In the work reported here I did a linear fit of the Earth average temperature to the atmospheric CO2 concentration from 1959 to 2008. Then I add sunspot numbers to the fit. It is known that an increase in sunspot numbers correlates with a slight increase of solar radiation.
The equation for the fit is T = -3.384 + 0.000587*Sunspots + 0.01001*CO2 . The fit is shown in the following graph:
The chi-square for the fit without using sunspot numbers is 0.5118; using sunspot numbers it is 0.4728, a 7.6% decrease.
Subtracting the fit from the data yields the remainder curve shown in the following graph:
There appears to be an approximate oscillating period of about 0.7 years, but with a non-constant amplitude.

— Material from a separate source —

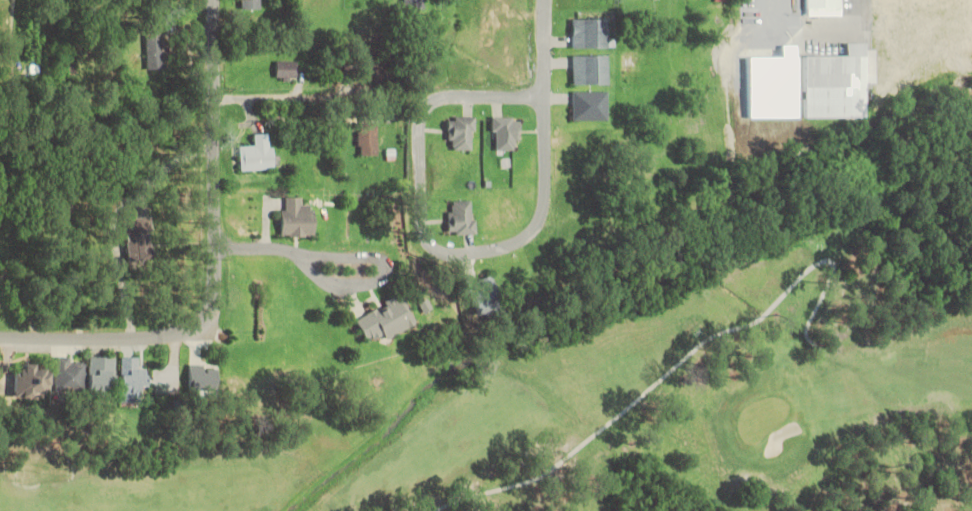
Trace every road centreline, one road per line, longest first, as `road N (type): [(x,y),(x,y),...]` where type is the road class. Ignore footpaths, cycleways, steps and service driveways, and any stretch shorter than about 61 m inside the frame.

After completing the above work I decided to extend it back to 1880 for which good values for Earth average temperatures are known. To do this I had to find a way to extend the atmospheric CO2 concentration from 1959 back to 1880. I did this by fitting a hyperbolic tangent to the atmospheric CO2 concentration data between 1959 and 2008. The resulting atmospheric CO2 concentration and sunspot numbers are shown in the following graph:
The linear fit of the Earth average temperature to the atmospheric CO2 concentration and both the atmospheric CO2 concentration and the sunspot numbers are shown in the following graph:
The chi-square for the fit without using sunspot numbers is 1.6648; using sunspot numbers it is 1.6365, a 1.6% decrease. So, over this larger yearly range, sunspot numbers do not effect the Earth average temperature very much
The Earth-average-temperature data are fitted well by a linear equation in the atmospheric CO2 concentration, except for an approximate oscillation of period about 0.7 years. Adding a linear term for sunspot numbers inproves the fit, but still leaves the approximate 0.7-years oscillation.